▶ What is required
Each record here should be printed again exactly; please leave its pictures out.

----

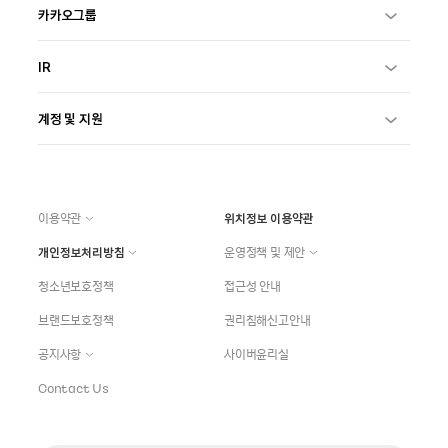
카카오그룹
IR
계정 및 지원
이용약관
위치정보 이용약관
개인정보처리방침
운영정책 및 제안
청소년보호정책
접근성 안내
브랜드보호정책
권리침해신고안내
공지사항
사이버윤리실
Contact Us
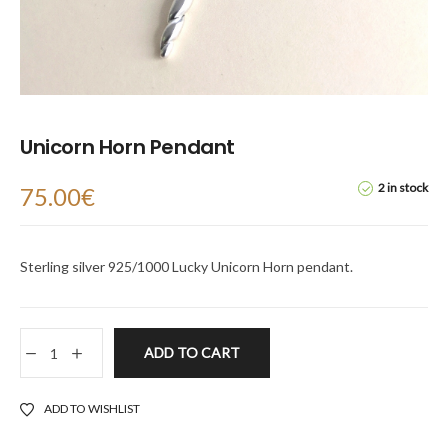
Unicorn Horn Pendant
2 in stock
75.00
€
Sterling silver 925/1000 Lucky Unicorn Horn pendant.
ADD TO CART
ADD TO WISHLIST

----

▶ Your solution
카카오그룹
IR
계정 및 지원
이용약관
위치정보 이용약관
개인정보처리방침
운영정책 및 제안
청소년보호정책
접근성 안내
브랜드보호정책
권리침해신고안내
공지사항
사이버윤리실
Contact Us
Unicorn Horn Pendant
2 in stock
75.00
€
Sterling silver 925/1000 Lucky Unicorn Horn pendant.
ADD TO CART
ADD TO WISHLIST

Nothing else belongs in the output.